Once activated, AMPK stimulates the catabolic pathways that absorb nutrients and produce ATP, while inhibiting the anabolic pathways that consume ATP, thereby assisting in the maintenance of cellular energy balance in the face of energy deficiency. Up to 20-25% of the total body consumption of ATP is caused by reactions catalyzed by Na+-K+-ATPase, which may be an important factor that influences AMPK pathway regulation [43]. In this study, we determined that cloves also affect the mRNA expression of SIRT1, LKB1, PGC-1α, APPL1, FoxO1, and mTOR in the AMPK pathway by regulating Na+-K+-ATPase, which can effectively promote cell energy synthesis by regulating the AMPK signaling pathway. This can protect the skin by reducing the damage caused by oxidative stress and inflammation.

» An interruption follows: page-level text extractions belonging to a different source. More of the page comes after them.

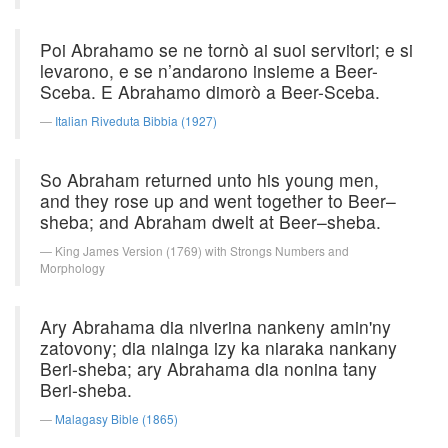
Poi Abrahamo se ne tornò ai suoi servitori; e si
levarono, e se n’andarono insieme a Beer-
Sceba. E Abrahamo dimorò a Beer-Sceba.
Italian Riveduta Bibbia (1927)
So Abraham returned unto his young men,
and they rose up and went together to Beer–
sheba; and Abraham dwelt at Beer–sheba.
King James Version (1769) with Strongs Numbers and
Morphology
Ary Abrahama dia niverina nankeny amin'ny
zatovony; dia niainga izy ka niaraka nankany
Beri-sheba; ary Abrahama dia nonina tany
Beri-sheba.
Malagasy Bible (1865)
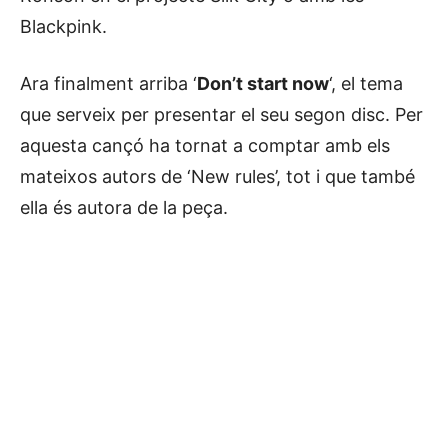
Blackpink.
Ara finalment arriba ‘
Don’t start now
‘, el tema
que serveix per presentar el seu segon disc. Per
aquesta cançó ha tornat a comptar amb els
mateixos autors de ‘New rules’, tot i que també
ella és autora de la peça.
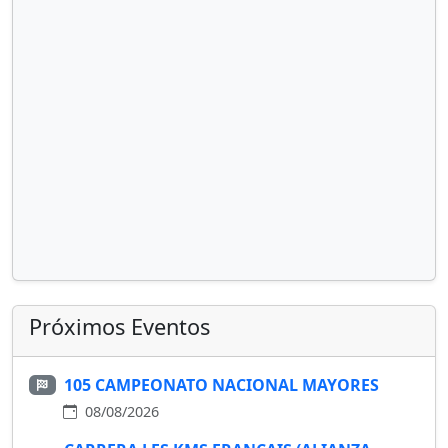
Próximos Eventos
105 CAMPEONATO NACIONAL MAYORES
08/08/2026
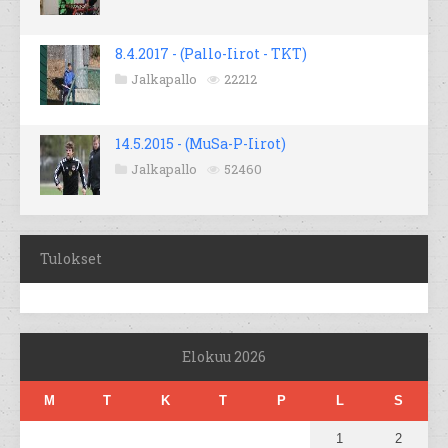
8.4.2017 - (Pallo-Iirot - TKT)
Jalkapallo
22212
14.5.2015 - (MuSa-P-Iirot)
Jalkapallo
52460
Tulokset
Elokuu 2026
M
T
K
T
P
L
S
1
2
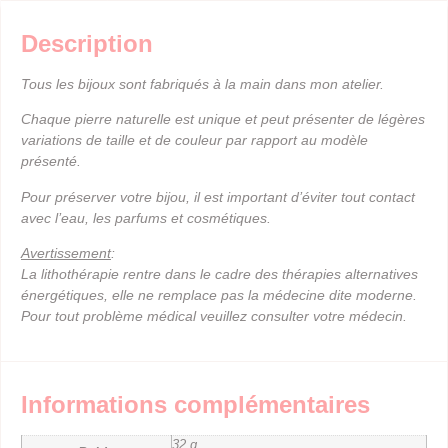
Description
Tous les bijoux sont fabriqués à la main dans mon atelier.
Chaque pierre naturelle est unique et peut présenter de légères
variations de taille et de couleur par rapport au modèle
présenté.
Pour préserver votre bijou, il est important d’éviter tout contact
avec l’eau, les parfums et cosmétiques.
Avertissement
:
La lithothérapie rentre dans le cadre des thérapies alternatives
énergétiques, elle ne remplace pas la médecine dite moderne.
Pour tout problème médical veuillez consulter votre médecin.
Informations complémentaires
32 g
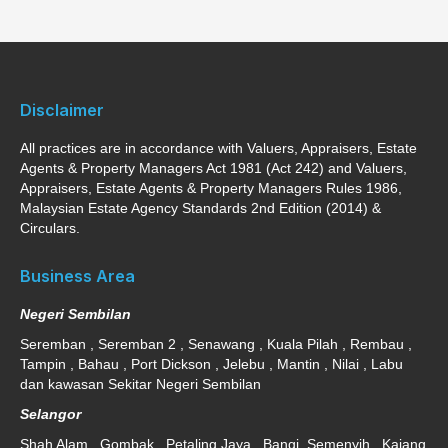
Disclaimer
All practices are in accordance with Valuers, Appraisers, Estate
Agents & Property Managers Act 1981 (Act 242) and Valuers,
Appraisers, Estate Agents & Property Managers Rules 1986,
Malaysian Estate Agency Standards 2nd Edition (2014) &
Circulars.
Business Area
Negeri Sembilan
Seremban , Seremban 2 , Senawang , Kuala Pilah , Rembau ,
Tampin , Bahau , Port Dickson , Jelebu , Mantin , Nilai , Labu
dan kawasan Sekitar Negeri Sembilan
Selangor
Shah Alam , Gombak , Petaling Jaya , Bangi ,Semenyih , Kajang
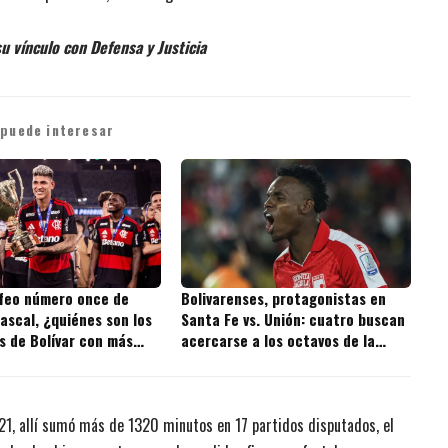
u vínculo con Defensa y Justicia
 puede interesar
ofeo número once de
Bolivarenses, protagonistas en
ascal, ¿quiénes son los
Santa Fe vs. Unión: cuatro buscan
s de Bolívar con más
acercarse a los octavos de la
 la historia?
Copa BetPlay
21, allí sumó más de 1320 minutos en 17 partidos disputados, el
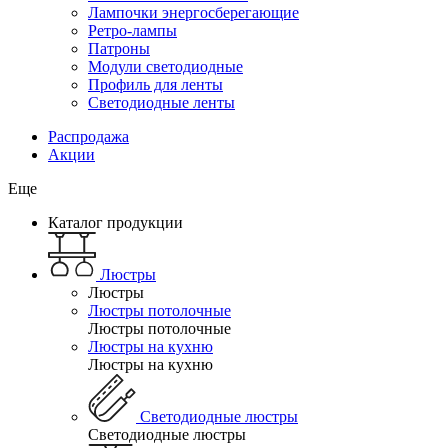
Лампочки энергосберегающие
Ретро-лампы
Патроны
Модули светодиодные
Профиль для ленты
Светодиодные ленты
Распродажа
Акции
Еще
Каталог продукции
Люстры
Люстры
Люстры потолочные
Люстры потолочные
Люстры на кухню
Люстры на кухню
Светодиодные люстры
Светодиодные люстры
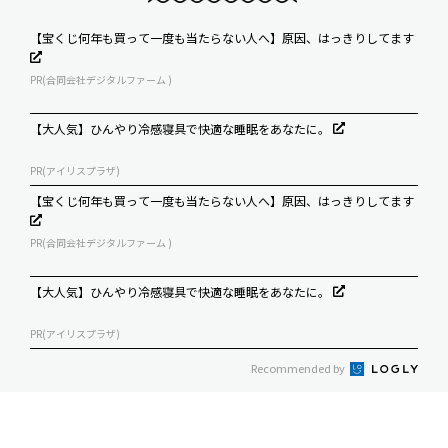
【宝くじ何年も買って一度も当たらない人へ】原因、はっきりしてます
PR(合同会社デジタルファーム )
【大人気】ひんやり冷感寝具で快適な睡眠をあなたに。
PR(アイリスプラザ)
【宝くじ何年も買って一度も当たらない人へ】原因、はっきりしてます
PR(合同会社デジタルファーム )
【大人気】ひんやり冷感寝具で快適な睡眠をあなたに。
PR(アイリスプラザ)
Recommended by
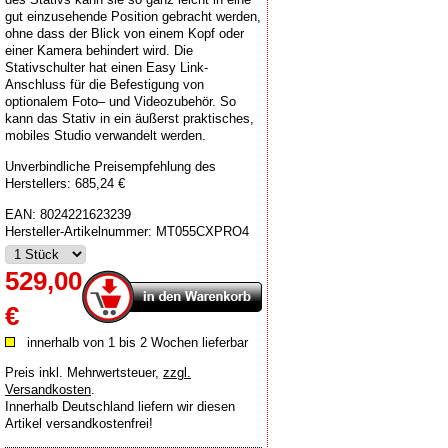
gut einzusehende Position gebracht werden,
ohne dass der Blick von einem Kopf oder
einer Kamera behindert wird. Die
Stativschulter hat einen Easy Link-
Anschluss für die Befestigung von
optionalem Foto– und Videozubehör. So
kann das Stativ in ein äußerst praktisches,
mobiles Studio verwandelt werden.
Unverbindliche Preisempfehlung des
Herstellers: 685,24 €
EAN:
8024221623239
Hersteller-Artikelnummer:
MT055CXPRO4
529,00
€
innerhalb von 1 bis 2 Wochen lieferbar
Preis inkl. Mehrwertsteuer
,
zzgl.
Versandkosten
.
Innerhalb Deutschland liefern wir diesen
Artikel versandkostenfrei!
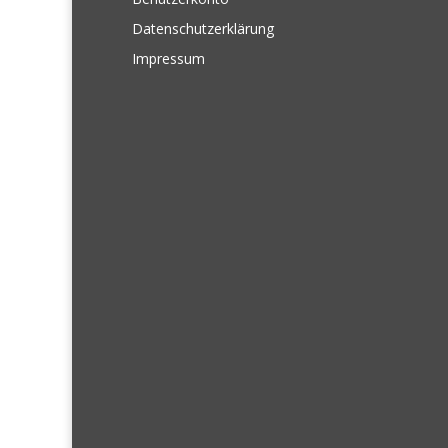
Datenschutzerklärung
Impressum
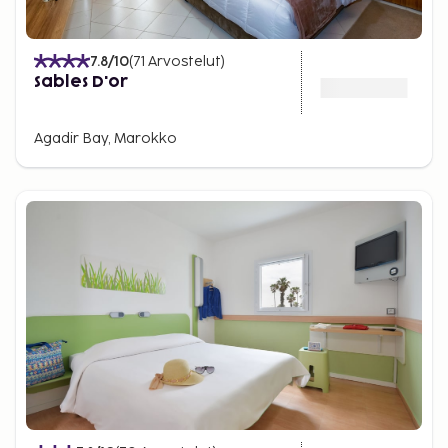
7.8
/10
(
71
Arvostelut
)
Sables D'or
Agadir Bay, Marokko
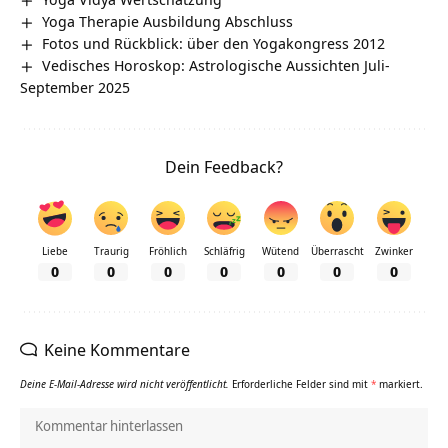
Yoga Therapie Ausbildung Abschluss
Fotos und Rückblick: über den Yogakongress 2012
Vedisches Horoskop: Astrologische Aussichten Juli-
September 2025
Dein Feedback?
Liebe
Traurig
Fröhlich
Schläfrig
Wütend
Überrascht
Zwinker
0
0
0
0
0
0
0
Keine Kommentare
Deine E-Mail-Adresse wird nicht veröffentlicht.
Erforderliche Felder sind mit
*
markiert.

Rutin, isoquercitrin, ferulic acid, dihydroquercetin, and quercitrin are all excellent antioxidant compounds [44-48]. Our study also showed that ferulic acid exhibited antibacterial effects [49], and quercitrin exhibited antiviral effects [50]. It has also been proven that rutin has a very strong ability to scavenge free radicals [51]. Rutin can regulate Na+-K+-ATPase, which thus affects the oxidative stress levels in animals [52]. Moreover, rutin has a strong absorption effect on UV radiation. As a natural sunscreen, the absorption rate of UV radiation is as high as 98% when 10% rutin is added [53]. Cloves contain all five compounds, which help protect the skin.

7. Conclusions

According to the experimental results of this study, cloves can normalize the levels of SOD, CAT, GSH, MDA, and H2O2 oxidative stress indexes in serum and skin and reduce the inflammatory damage regulated by the NF-κB signaling pathway. Cloves also regulate the energy metabolism maintained by the AMPK signaling pathway. Cloves can decrease UVB damage through their influence on Na+-K+-ATPase, which leads to a reduction in oxidation and inflammation in mice, thereby inhibiting skin injury and protecting the skin. The five active antioxidant compounds in cloves (rutin, isoquercitrin, ferulic acid, dihydroquercetin, and quercitrin) contribute to the prevention of UVB skin damage, and therefore, cloves serve as an important nutrient to protect the skin. In addition, this study is limited to animal experiments in vivo, and the effect on human body needs further clinical experiments.